Instruction:
Within the records below is a range that opens at the line with "全员裤裸台次流汗大的人劲大吧" and closes at the line with "发表于 2022-1-19 10:55". Return that range word for word, both ends included, and only that range.

Recorded information:
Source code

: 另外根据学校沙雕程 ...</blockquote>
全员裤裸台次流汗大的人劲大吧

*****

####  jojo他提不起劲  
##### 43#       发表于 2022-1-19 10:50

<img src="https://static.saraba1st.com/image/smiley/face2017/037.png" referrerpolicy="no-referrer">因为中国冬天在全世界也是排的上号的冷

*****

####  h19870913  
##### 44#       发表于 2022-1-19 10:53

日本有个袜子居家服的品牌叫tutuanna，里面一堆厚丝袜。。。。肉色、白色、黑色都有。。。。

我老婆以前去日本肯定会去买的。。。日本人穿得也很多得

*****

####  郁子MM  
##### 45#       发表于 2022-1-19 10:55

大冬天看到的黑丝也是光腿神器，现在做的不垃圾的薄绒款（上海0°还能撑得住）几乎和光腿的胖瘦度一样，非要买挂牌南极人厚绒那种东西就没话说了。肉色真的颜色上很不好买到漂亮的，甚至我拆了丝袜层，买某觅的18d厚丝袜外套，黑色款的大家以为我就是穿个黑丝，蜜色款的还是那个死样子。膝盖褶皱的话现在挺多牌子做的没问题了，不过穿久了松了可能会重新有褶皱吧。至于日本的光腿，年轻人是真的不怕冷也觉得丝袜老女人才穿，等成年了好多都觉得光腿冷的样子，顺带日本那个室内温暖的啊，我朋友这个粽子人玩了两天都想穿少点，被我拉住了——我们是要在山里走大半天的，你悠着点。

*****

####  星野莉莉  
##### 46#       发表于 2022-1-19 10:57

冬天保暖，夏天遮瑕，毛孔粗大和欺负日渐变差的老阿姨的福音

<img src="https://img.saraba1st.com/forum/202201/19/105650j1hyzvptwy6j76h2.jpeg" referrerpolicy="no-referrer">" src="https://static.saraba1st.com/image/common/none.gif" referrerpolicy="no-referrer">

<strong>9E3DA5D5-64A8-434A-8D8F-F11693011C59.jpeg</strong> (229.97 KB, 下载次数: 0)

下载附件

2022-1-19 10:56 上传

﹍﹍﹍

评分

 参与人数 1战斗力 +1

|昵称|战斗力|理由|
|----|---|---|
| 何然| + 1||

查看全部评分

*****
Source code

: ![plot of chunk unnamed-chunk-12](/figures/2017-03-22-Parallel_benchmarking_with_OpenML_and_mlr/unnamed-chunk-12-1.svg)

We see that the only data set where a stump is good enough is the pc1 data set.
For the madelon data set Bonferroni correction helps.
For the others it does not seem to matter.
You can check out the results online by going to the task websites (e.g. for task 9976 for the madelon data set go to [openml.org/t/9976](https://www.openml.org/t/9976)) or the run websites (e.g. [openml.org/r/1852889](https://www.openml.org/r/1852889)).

Completed exercise:
全员裤裸台次流汗大的人劲大吧

*****

####  jojo他提不起劲  
##### 43#       发表于 2022-1-19 10:50

<img src="https://static.saraba1st.com/image/smiley/face2017/037.png" referrerpolicy="no-referrer">因为中国冬天在全世界也是排的上号的冷

*****

####  h19870913  
##### 44#       发表于 2022-1-19 10:53

日本有个袜子居家服的品牌叫tutuanna，里面一堆厚丝袜。。。。肉色、白色、黑色都有。。。。

我老婆以前去日本肯定会去买的。。。日本人穿得也很多得

*****

####  郁子MM  
##### 45#       发表于 2022-1-19 10:55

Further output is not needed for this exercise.